Online Paging with Heterogeneous Cache Slots

It is natural to generalize the online $k$-Server problem by allowing each request to specify not only a point $p$, but also a subset $S$ of servers that may serve it. For uniform metrics, the problem is equivalent to a generalization of Paging in which each request specifies not only a page $p$, but also a subset $S$ of cache slots, and is satisfied by having a copy of $p$ in some slot in $S$. We call this problem Slot-Heterogenous Paging. We parameterize the problem by specifying a family $\mathcal S \subseteq 2^{[k]}$ of requestable slot sets, and we establish bounds on the competitive ratio as a function of the cache size $k$ and family $\mathcal S$: - If all request sets are allowed ($\mathcal S=2^{[k]}\setminus\{\emptyset\}$), the optimal deterministic and randomized competitive ratios are exponentially worse than for standard \Paging ($\mathcal S=\{[k]\}$). - As a function of $|\mathcal S|$ and $k$, the optimal deterministic ratio is polynomial: at most $O(k^2|\mathcal S|)$ and at least $\Omega(\sqrt{|\mathcal S|})$. - For any laminar family $\mathcal S$ of height $h$, the optimal ratios are $O(hk)$ (deterministic) and $O(h^2\log k)$ (randomized). - The special case of laminar $\mathcal S$ that we call All-or-One Paging extends standard Paging by allowing each request to specify a specific slot to put the requested page in.

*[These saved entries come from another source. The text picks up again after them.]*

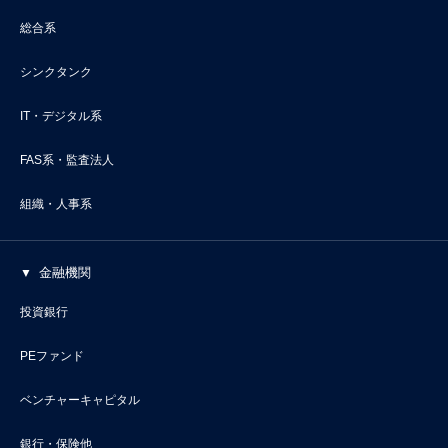
総合系
シンクタンク
IT・デジタル系
FAS系・監査法人
組織・人事系
金融機関
投資銀行
PEファンド
ベンチャーキャピタル
銀行・保険他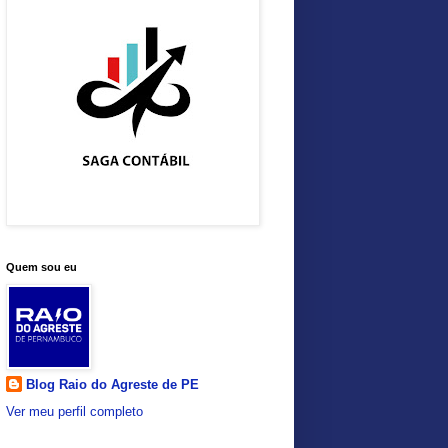
Quem sou eu
Blog Raio do Agreste de PE
Ver meu perfil completo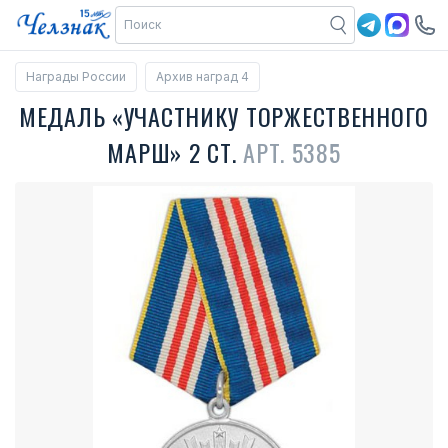
Награды России
Архив наград 4
МЕДАЛЬ «УЧАСТНИКУ ТОРЖЕСТВЕННОГО
МАРШ» 2 СТ.
АРТ. 5385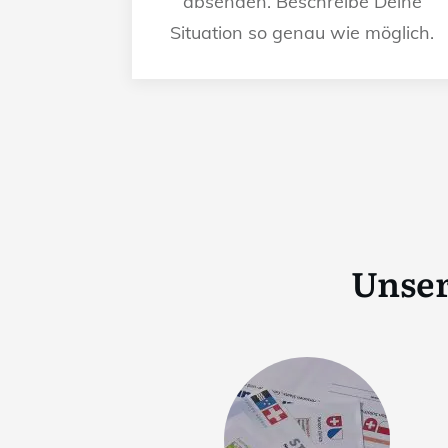
absenden. Beschreibe Deine
Situation so genau wie möglich.
Unser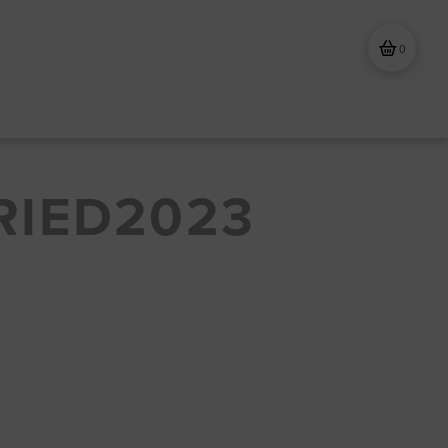
0
IED2023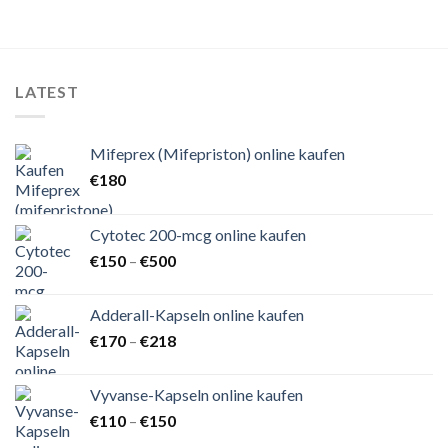
€180
LATEST
Mifeprex (Mifepriston) online kaufen
€
180
Cytotec 200-mcg online kaufen
Preisspanne:
€
150
–
€
500
€150
bis
Adderall-Kapseln online kaufen
€500
Preisspanne:
€
170
–
€
218
€170
bis
Vyvanse-Kapseln online kaufen
€218
Preisspanne:
€
110
–
€
150
€110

The optimal deterministic ratio for weighted All-or-One Paging is $\Theta(k)$. Offline All-or-One Paging is NP-hard. Some results for the laminar case are shown via a reduction to the generalization of Paging in which each request specifies a set $\mathcal P of pages, and is satisfied by fetching any page from $\mathcal P into the cache. The optimal ratios for the latter problem (with laminar family of height $h$) are at most $hk$ (deterministic) and $h\,H_k$ (randomized).